__WHAT THIS TASK INVOLVES__
Can you transcribe, word for word, every line below from the one containing "common name: Vervain" down to the one containing "genus: Myrmaplata", with both of those lines included?

__Records held in a dataset__
— start —
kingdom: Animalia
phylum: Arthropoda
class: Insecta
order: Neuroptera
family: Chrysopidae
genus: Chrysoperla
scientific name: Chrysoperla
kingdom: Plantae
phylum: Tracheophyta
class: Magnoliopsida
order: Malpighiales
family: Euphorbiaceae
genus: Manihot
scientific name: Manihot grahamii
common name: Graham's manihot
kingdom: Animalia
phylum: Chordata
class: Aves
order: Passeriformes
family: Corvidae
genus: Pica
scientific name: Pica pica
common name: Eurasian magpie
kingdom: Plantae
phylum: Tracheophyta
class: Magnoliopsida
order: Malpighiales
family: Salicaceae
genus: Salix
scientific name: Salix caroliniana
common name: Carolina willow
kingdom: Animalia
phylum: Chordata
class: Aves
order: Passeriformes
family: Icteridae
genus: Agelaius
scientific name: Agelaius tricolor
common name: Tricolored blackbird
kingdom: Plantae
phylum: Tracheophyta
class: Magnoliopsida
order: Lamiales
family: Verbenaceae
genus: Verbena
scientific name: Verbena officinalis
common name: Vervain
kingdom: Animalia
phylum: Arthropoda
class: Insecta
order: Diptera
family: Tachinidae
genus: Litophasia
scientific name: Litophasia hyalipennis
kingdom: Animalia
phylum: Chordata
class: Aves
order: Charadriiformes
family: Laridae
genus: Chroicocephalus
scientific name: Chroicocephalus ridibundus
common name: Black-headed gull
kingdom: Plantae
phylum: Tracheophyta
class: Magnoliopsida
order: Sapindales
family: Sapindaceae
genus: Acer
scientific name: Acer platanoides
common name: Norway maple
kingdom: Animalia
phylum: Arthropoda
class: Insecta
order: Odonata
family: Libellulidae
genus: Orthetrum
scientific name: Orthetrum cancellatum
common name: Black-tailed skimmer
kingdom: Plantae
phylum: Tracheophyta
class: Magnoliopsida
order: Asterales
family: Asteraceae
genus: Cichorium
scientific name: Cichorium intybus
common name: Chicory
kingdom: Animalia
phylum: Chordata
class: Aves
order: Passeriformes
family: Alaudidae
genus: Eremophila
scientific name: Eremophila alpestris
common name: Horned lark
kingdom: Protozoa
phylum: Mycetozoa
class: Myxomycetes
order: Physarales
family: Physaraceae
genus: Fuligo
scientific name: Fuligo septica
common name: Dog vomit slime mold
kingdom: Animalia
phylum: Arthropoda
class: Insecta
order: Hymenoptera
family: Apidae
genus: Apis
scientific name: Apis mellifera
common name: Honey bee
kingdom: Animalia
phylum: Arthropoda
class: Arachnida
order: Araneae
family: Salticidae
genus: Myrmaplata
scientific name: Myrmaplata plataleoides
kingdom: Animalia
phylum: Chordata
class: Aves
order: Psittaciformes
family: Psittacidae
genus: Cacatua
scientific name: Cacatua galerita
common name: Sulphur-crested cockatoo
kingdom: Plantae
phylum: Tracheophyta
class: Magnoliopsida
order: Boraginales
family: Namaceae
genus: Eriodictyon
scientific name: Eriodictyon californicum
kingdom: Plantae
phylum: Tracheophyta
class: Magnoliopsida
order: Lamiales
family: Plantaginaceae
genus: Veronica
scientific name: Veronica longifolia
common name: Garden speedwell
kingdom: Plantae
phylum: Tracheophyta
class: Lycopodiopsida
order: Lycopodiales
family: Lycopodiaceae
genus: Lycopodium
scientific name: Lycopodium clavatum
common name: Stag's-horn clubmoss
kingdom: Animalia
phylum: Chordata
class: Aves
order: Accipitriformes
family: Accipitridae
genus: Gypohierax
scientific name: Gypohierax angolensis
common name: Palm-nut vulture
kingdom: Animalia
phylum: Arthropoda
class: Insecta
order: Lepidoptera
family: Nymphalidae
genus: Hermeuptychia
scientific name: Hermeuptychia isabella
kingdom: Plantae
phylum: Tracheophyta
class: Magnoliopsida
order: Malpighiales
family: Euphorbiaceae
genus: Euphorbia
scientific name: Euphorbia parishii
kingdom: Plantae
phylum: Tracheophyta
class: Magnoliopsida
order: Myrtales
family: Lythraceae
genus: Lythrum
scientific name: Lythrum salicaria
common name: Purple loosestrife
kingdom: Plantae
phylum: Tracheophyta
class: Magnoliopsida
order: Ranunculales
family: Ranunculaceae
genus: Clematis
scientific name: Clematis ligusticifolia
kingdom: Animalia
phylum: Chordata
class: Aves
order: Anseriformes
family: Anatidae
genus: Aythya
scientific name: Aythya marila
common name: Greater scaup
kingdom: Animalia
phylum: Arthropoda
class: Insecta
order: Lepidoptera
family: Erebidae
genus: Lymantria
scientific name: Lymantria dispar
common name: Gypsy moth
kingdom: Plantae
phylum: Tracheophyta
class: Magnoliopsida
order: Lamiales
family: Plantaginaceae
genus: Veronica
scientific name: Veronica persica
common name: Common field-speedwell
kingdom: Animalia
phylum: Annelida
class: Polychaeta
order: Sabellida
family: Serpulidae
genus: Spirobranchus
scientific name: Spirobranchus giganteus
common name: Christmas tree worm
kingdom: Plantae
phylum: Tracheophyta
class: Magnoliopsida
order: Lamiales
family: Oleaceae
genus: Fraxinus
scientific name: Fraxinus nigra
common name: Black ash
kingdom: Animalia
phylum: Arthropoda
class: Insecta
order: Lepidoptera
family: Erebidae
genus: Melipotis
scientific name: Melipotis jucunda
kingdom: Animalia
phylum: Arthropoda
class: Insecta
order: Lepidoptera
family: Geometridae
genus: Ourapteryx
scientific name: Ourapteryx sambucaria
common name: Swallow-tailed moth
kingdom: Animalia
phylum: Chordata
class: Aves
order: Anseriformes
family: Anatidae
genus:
— end —
__WRITTEN RESPONSE__
common name: Vervain
kingdom: Animalia
phylum: Arthropoda
class: Insecta
order: Diptera
family: Tachinidae
genus: Litophasia
scientific name: Litophasia hyalipennis
kingdom: Animalia
phylum: Chordata
class: Aves
order: Charadriiformes
family: Laridae
genus: Chroicocephalus
scientific name: Chroicocephalus ridibundus
common name: Black-headed gull
kingdom: Plantae
phylum: Tracheophyta
class: Magnoliopsida
order: Sapindales
family: Sapindaceae
genus: Acer
scientific name: Acer platanoides
common name: Norway maple
kingdom: Animalia
phylum: Arthropoda
class: Insecta
order: Odonata
family: Libellulidae
genus: Orthetrum
scientific name: Orthetrum cancellatum
common name: Black-tailed skimmer
kingdom: Plantae
phylum: Tracheophyta
class: Magnoliopsida
order: Asterales
family: Asteraceae
genus: Cichorium
scientific name: Cichorium intybus
common name: Chicory
kingdom: Animalia
phylum: Chordata
class: Aves
order: Passeriformes
family: Alaudidae
genus: Eremophila
scientific name: Eremophila alpestris
common name: Horned lark
kingdom: Protozoa
phylum: Mycetozoa
class: Myxomycetes
order: Physarales
family: Physaraceae
genus: Fuligo
scientific name: Fuligo septica
common name: Dog vomit slime mold
kingdom: Animalia
phylum: Arthropoda
class: Insecta
order: Hymenoptera
family: Apidae
genus: Apis
scientific name: Apis mellifera
common name: Honey bee
kingdom: Animalia
phylum: Arthropoda
class: Arachnida
order: Araneae
family: Salticidae
genus: Myrmaplata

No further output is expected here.